- Groundbreaking software can save time and costs for chipmakers by revealing problems early
- The tool leverages AI, machine learning, and digital twins to improve time to market
Driving the news: Fabtex™ Yield Optimizer is a new Semiverse® Solutions software solution specifically designed to improve yield for high volume manufacturing (HVM) at fabs.
- The groundbreaking software uses proven optimization techniques, virtual silicon digital twins, and inline fab data to reduce process variability.
Why it matters: Low yield from process-related failures takes time to resolve, delaying time to market. Fabtex can shorten this cycle and reduce costs by minimizing wafer testing and waste.
Fabtex works by leveraging the customer’s virtual silicon process and inline metrology data already available in SEMulator3D®, applying artificial intelligence and machine learning (AI/ML), and recommending a set of new inline metrology targets to improve yield, faster.
- It is believed to be the first tool in the industry to use a nominal virtual process model trained with fab data and AI/ML to recommend metrology target changes for yield improvement.
“If you can adjust your process window virtually without spending months running sequential experiments on physical wafers, you can save time to yield and improve time to market,” says Joseph Ervin, managing director of Semiverse Solutions in the U.S.
Better Yield Results from Fabtex
Semiconductor manufacturers use a standard yield improvement approach that relies on Pareto analysis to identify and address individual process-limited yield detractors one at a time, starting with those with the highest impact.
- This sequential, build-and-test method limits the progress of yield optimization and ultimately slows the speed at which technology can be released to the market.
- Frustratingly, adjusting one process to reduce a particular yield detractor can unintentionally lead to increases in yield losses elsewhere.
Because Fabtex uses machine learning and virtual silicon digital twins, the process optimization cycle can be accelerated.
- This approach allows engineers to efficiently identify and address multiple yield detractors at once by enabling rapid variability propagation and uncertainty quantification across complex process integration steps.
Fabtex Shows Significant Value in Real-World Case Studies
Using virtual silicon with wafer data has already demonstrated significant value with customers.
In one case, a leading device manufacturer was able to use a virtual silicon approach to correct systematic defects for a new product introduction (NPI) tape-out at HVM.
- If the NPI was run without correction, the defects would have impacted all the wafers inline until the end-of-line e-test, causing considerable scrap and time delay.
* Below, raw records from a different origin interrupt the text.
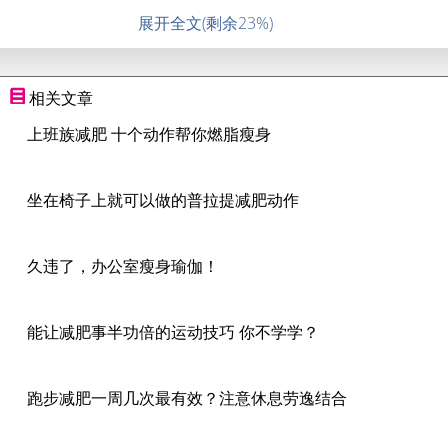
展开全文(剩余23%)
相关文章
上班族减肥 十个动作帮你燃脂瘦身
坐在椅子上就可以做的普拉提减肥动作
久违了，办公室瘦身瑜伽！
能让减肥事半功倍的运动技巧 你不学学？
跑步减肥一周几次最有效？注意休息劳逸结合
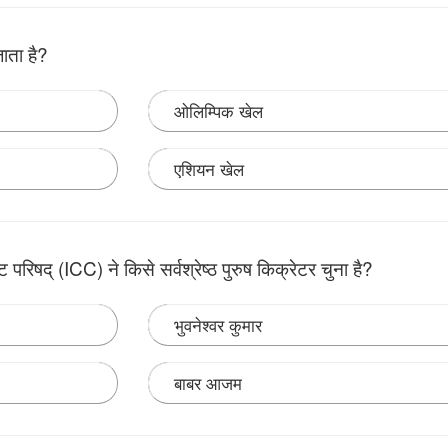
ाता है?
ओलिम्पिक खेल
एशियन खेल
 जाता है। उन्होंने स्टॉक मेंडविल गेम्स की शुरुआत की थी। यह शारीरिक रूप स
चाना गया।
ट परिषद् (ICC) ने किसे सर्वश्रेष्ठ पुरुष किक्रेटर चुना है?
भुवनेश्वर कुमार
बाबर आजम
बाबर आजम और ऑस्ट्रेलियाई महिला टीम की विकेटकीपर एलिसा हीली को अप्रैल 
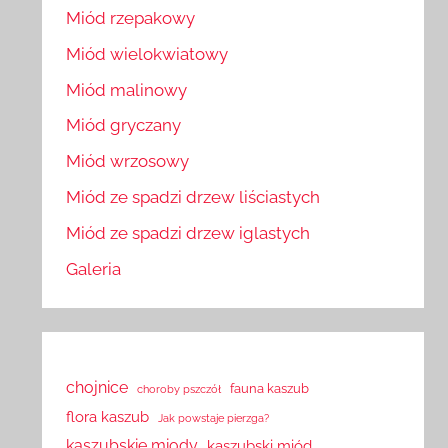
Miód rzepakowy
Miód wielokwiatowy
Miód malinowy
Miód gryczany
Miód wrzosowy
Miód ze spadzi drzew liściastych
Miód ze spadzi drzew iglastych
Galeria
chojnice
fauna kaszub
choroby pszczół
flora kaszub
Jak powstaje pierzga?
kaszubskie miody
kaszubski miód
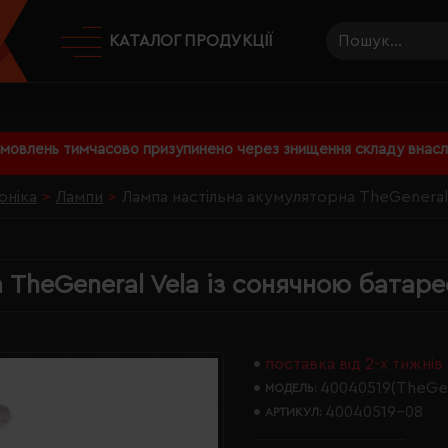
КАТАЛОГ ПРОДУКЦІЇ
амовлень тимчасово призупинено через знищення складу внаслі
оніка
Лампи
Лампа настільна акумуляторна TheGeneral
 TheGeneral Vela із сонячною батар
поставка від 2-х тижнів
40040519(TheGen
МОДЕЛЬ:
40040519-08
АРТИКУЛ:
- Capturing and correcting defects early in NPI saved months of time and created a “first time right” chip delivery.
In a second case at another device manufacturer, Fabtex was applied to resolve a defect caused by a multiple process-step interaction. In this case, the technology integration was extremely complex, with many processes on a 3D structure.
- The interaction effects also occurred between many modules of the technology, from the very beginning of the process flow, all the way until the middle of line. These are extremely challenging issues to resolve across many process steps.
- The resulting process corrections eliminated the defect without introducing other systematic defects.
- Employing virtual silicon helped identify the most critical steps in the process flow and root causes that contributed to the defect. In addition, Fabtex gave a recommendation on how to correct the defect that was verified on silicon.
- The resulting process corrections eliminated the defect without introducing other systematic defects. This approach boosted the yield from this stubborn defect mode.
Bottom line: Using Fabtex can shorten the build/test iteration timeline by employing virtual processing and ML/AI, thereby reducing the need to process additional physical wafers and getting products to market faster.
1 Assumptions: Without digital twins: 10 silicon improvement iterations at 9 weeks per iteration; with digital twins: five silicon improvement iterations at 10 weeks per iteration.